In der Corona-Zeit habe sich Ras al Khaimah als sicherer Ort profiliert und zertifizieren lassen, so Rasbey. Derzeit bietet Ras Al Khaimah weiterhin gratis PCR-Test an.

SRV2022, Nachhaltigkeit und Garantiefonds

Am Nachmittag werden die Teilnehmenden der Generalversammlung die Gelegenheit, sich von Vorstandsmitglied Birgit Sleegers über die Ergebnisse der Arbeitsgruppe SRV2022 orientieren zu lassen, welche die Weichen für die Verbandszukunft stellen soll.

Die beiden Vorstandsmitglieder Natalie Dové und Jacqueline Ulrich werden ein von Geschäftsführer Walter Kunz moderiertes Seminar abhalten über die Notwendigkeit, bei den Kunden Gebühren und Honorare einzufordern. Dabei wird es nicht nur um das «Geschäftsmodell» gehen, sondern auch um die Frage, wie man den Posten auf der Rechnung den Kunden erklärt.
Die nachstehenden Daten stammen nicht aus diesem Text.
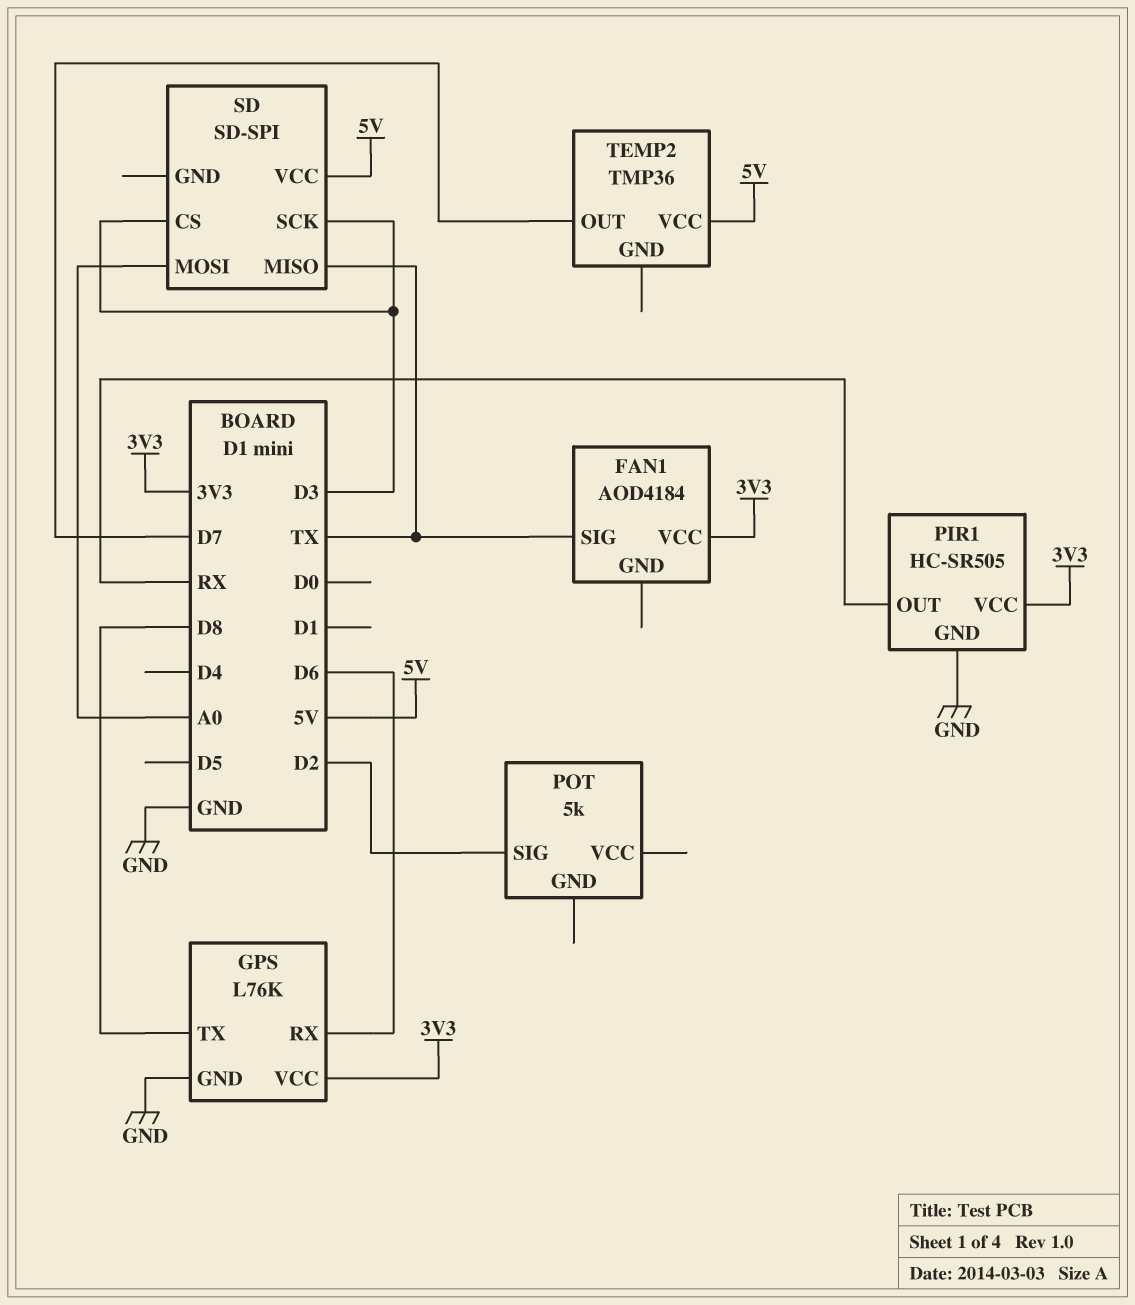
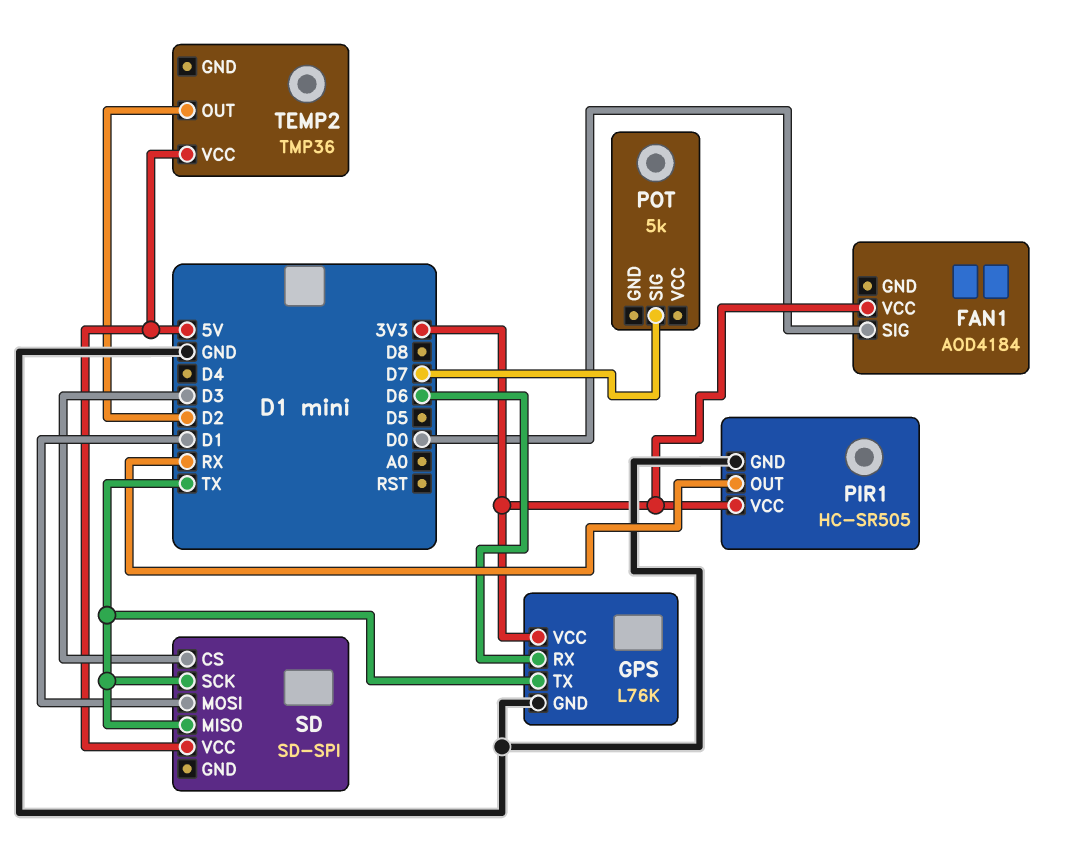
FAN1 pin SIG: TX -> D0
GPS pin TX: D8 -> TX
POT pin SIG: D2 -> D7
SD pin MOSI: A0 -> D1
SD pin SCK: D3 -> TX
TEMP2 pin OUT: D7 -> D2

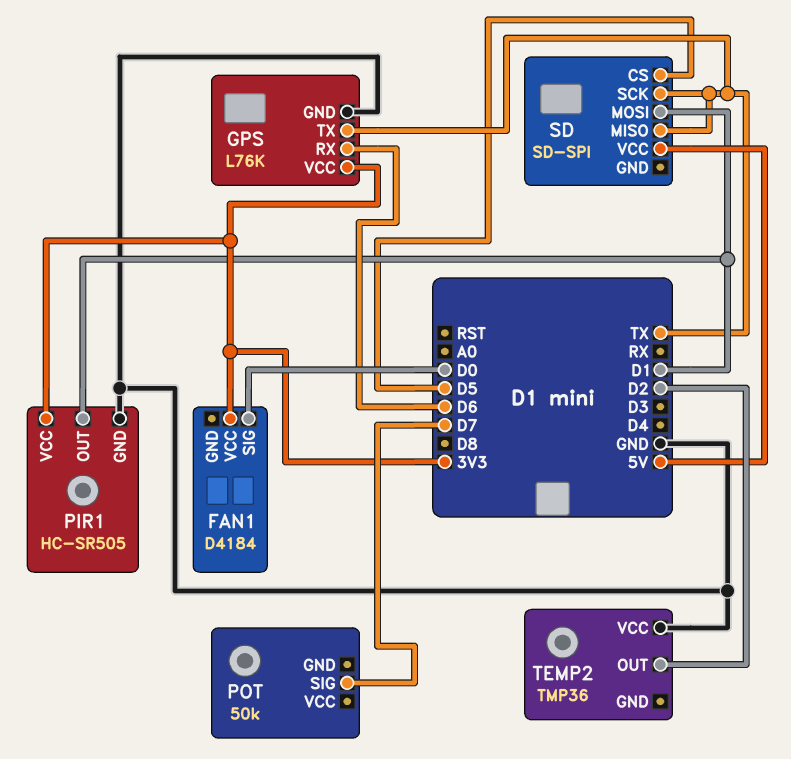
FAN1: AOD4184 -> D4184
PIR1 pin OUT: RX -> D1
POT: 5k -> 50k
SD pin CS: D3 -> D5
TEMP2 pin VCC: 5V -> GND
Roland Schmid, Fachreferent Umwelt und Soziales, wird zusammen mit Railtour-Chef Mike Jakob ein Seminar zum Thema «Nachhaltig und bewusst reisen, aber wie?» halten. Und schliesslich wird Marco Amos, Geschäftsführer des Garantiefonds, Red und Antwort zum neuen Gebührenmodell für die Teilnehmer stehen.